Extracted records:
---+---

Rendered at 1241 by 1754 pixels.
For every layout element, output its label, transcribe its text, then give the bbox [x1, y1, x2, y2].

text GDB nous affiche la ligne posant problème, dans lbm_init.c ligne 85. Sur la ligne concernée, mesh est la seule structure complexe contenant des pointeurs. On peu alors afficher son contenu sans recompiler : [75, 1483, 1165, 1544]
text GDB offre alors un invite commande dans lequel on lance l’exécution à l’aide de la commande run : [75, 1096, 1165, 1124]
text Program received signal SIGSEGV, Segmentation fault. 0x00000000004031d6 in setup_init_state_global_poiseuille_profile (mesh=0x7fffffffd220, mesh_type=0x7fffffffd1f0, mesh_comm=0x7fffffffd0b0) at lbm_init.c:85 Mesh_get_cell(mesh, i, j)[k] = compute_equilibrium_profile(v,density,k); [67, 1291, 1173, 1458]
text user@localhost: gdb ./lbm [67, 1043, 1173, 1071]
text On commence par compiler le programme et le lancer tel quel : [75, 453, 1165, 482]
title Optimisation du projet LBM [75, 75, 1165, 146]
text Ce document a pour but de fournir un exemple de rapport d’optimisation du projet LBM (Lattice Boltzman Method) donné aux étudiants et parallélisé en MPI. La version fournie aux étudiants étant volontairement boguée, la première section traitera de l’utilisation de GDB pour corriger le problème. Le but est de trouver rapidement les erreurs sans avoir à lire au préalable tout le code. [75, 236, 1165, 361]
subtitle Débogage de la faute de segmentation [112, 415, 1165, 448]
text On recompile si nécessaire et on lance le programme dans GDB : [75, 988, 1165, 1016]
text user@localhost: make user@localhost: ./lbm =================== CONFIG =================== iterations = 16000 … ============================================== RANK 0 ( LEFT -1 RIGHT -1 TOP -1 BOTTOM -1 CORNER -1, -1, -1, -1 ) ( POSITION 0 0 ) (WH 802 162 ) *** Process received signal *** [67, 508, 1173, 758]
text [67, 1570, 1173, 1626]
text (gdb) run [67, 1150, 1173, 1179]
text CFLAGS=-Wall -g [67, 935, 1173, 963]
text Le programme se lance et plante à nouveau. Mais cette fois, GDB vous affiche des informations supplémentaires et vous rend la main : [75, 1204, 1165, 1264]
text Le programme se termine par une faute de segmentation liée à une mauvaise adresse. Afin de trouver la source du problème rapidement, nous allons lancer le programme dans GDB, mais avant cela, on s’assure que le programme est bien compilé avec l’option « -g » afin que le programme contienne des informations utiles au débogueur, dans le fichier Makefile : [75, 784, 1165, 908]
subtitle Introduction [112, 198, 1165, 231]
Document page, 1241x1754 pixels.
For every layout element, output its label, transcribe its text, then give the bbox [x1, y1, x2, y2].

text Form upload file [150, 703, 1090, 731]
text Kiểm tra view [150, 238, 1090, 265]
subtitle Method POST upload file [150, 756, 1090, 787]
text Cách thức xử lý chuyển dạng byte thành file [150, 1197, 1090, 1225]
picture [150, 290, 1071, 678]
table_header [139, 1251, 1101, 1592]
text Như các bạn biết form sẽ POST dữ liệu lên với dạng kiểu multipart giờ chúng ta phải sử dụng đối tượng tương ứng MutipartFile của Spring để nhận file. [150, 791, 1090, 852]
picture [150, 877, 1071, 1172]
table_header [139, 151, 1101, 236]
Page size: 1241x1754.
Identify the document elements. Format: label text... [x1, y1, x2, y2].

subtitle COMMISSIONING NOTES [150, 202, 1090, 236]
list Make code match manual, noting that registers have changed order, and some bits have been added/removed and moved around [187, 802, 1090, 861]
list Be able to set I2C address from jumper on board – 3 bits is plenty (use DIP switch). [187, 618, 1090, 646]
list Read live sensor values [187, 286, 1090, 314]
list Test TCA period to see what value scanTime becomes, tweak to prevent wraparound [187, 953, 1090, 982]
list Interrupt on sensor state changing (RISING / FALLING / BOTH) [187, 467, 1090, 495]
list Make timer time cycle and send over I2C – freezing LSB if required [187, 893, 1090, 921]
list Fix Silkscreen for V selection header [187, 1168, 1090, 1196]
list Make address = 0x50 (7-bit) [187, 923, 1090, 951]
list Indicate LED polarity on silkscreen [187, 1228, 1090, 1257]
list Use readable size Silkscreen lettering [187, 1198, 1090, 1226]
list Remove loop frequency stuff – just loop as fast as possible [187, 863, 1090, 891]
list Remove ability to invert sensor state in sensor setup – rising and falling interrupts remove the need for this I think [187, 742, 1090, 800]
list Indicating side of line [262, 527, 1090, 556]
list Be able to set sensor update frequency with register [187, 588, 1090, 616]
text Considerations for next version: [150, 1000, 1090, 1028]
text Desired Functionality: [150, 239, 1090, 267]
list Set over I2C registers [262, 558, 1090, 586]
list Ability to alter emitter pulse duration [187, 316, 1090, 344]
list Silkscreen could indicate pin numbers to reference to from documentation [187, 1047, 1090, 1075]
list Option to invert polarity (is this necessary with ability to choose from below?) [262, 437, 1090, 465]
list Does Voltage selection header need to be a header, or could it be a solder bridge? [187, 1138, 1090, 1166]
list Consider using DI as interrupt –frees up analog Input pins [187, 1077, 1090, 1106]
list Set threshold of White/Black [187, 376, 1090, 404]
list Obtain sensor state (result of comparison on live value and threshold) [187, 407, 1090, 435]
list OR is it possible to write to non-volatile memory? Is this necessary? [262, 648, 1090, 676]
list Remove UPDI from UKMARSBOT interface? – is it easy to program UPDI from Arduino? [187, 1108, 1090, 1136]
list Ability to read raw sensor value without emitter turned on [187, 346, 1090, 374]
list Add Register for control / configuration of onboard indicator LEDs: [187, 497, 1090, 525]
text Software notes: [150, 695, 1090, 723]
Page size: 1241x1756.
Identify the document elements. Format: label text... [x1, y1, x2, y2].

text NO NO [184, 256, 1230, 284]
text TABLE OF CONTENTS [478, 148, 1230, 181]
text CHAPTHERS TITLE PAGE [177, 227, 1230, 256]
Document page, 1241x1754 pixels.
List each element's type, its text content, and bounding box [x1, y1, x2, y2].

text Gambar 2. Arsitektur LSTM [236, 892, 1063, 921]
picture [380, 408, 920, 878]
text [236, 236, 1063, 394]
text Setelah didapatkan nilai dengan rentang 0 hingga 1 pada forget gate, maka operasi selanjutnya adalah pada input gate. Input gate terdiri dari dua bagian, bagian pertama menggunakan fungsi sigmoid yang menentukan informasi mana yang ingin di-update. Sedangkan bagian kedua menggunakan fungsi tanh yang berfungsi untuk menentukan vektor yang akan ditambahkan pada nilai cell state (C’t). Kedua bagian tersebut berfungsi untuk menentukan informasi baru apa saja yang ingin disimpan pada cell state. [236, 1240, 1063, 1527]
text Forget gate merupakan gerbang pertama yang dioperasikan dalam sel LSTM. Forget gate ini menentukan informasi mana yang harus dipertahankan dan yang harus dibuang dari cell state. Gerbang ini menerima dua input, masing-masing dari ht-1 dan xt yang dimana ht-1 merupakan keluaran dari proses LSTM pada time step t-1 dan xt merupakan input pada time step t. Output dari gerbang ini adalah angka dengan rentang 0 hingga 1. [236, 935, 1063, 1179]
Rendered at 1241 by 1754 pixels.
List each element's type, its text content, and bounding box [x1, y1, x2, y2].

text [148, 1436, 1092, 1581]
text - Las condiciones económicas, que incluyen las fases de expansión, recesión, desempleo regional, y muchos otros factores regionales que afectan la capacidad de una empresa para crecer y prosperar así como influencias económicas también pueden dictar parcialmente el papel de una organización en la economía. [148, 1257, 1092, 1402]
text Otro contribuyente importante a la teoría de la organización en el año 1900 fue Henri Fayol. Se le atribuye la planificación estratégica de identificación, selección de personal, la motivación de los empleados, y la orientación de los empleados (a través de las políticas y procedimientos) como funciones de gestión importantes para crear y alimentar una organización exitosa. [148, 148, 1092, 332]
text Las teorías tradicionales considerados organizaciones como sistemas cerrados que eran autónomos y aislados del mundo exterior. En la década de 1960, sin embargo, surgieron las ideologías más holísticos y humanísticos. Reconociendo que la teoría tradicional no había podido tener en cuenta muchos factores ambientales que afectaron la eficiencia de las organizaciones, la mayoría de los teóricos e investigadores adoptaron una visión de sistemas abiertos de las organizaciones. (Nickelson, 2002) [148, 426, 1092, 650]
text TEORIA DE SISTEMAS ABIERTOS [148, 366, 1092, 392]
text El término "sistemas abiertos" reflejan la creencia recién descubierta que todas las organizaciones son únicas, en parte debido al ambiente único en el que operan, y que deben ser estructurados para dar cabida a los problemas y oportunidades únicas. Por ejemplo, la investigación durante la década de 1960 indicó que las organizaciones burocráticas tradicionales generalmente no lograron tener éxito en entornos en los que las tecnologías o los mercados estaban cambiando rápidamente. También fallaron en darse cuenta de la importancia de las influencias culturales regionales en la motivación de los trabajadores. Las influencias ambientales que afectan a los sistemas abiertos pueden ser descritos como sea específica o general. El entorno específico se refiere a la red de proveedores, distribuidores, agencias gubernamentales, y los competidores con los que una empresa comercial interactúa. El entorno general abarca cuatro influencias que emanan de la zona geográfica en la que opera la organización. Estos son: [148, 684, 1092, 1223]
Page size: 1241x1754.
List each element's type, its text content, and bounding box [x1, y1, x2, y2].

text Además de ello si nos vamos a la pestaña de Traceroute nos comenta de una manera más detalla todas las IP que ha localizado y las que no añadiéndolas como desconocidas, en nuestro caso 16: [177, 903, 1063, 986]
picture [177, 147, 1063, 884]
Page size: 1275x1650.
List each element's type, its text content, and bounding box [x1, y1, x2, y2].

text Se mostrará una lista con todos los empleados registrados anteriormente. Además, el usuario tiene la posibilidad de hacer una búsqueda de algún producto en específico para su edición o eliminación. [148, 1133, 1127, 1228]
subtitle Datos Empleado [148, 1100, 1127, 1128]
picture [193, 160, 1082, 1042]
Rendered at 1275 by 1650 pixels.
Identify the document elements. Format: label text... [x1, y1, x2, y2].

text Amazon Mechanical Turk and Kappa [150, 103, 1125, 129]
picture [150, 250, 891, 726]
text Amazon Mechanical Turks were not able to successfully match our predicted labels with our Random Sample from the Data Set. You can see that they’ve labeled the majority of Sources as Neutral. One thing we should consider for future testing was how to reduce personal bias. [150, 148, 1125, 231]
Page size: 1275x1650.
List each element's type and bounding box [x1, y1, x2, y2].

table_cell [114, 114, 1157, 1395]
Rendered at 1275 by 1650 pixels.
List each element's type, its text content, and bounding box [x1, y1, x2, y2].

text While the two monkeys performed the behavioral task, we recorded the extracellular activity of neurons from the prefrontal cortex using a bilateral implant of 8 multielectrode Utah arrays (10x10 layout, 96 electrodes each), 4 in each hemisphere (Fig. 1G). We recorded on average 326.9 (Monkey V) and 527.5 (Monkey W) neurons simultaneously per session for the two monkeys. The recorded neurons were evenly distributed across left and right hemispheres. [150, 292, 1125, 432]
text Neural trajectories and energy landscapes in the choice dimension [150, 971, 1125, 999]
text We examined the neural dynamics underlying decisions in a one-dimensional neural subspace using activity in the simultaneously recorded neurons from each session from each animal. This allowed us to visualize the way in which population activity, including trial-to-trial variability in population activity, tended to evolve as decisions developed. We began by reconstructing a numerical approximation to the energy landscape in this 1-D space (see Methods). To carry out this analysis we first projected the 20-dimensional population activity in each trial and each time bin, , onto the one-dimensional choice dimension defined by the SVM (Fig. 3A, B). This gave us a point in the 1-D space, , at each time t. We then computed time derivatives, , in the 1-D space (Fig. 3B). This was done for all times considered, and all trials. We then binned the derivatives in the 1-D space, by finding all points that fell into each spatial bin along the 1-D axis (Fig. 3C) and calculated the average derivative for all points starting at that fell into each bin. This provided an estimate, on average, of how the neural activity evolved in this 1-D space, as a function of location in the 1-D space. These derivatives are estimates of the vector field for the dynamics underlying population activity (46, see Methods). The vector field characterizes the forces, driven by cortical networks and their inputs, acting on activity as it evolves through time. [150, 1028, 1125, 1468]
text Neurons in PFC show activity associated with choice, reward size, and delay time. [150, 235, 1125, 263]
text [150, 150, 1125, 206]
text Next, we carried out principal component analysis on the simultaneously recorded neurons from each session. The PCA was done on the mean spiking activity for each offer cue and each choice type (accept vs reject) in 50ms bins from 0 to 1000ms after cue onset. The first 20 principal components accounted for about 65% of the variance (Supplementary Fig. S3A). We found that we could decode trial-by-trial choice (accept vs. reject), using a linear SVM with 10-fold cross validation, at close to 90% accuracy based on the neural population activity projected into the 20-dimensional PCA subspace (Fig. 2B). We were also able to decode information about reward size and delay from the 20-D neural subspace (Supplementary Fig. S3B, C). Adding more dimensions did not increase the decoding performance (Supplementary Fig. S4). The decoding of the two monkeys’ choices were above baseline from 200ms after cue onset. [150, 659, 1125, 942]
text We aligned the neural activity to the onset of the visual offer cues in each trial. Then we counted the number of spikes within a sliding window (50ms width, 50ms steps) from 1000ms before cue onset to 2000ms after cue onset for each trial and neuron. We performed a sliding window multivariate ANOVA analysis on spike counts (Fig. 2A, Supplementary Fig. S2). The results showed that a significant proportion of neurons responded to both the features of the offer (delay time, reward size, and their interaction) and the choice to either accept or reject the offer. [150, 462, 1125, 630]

---+---

Task directions: Wherever a line holds the word "possible", copy that line out of the entries above.

Finished task:
list Remove loop frequency stuff – just loop as fast as possible [187, 863, 1090, 891]
list OR is it possible to write to non-volatile memory? Is this necessary? [262, 648, 1090, 676]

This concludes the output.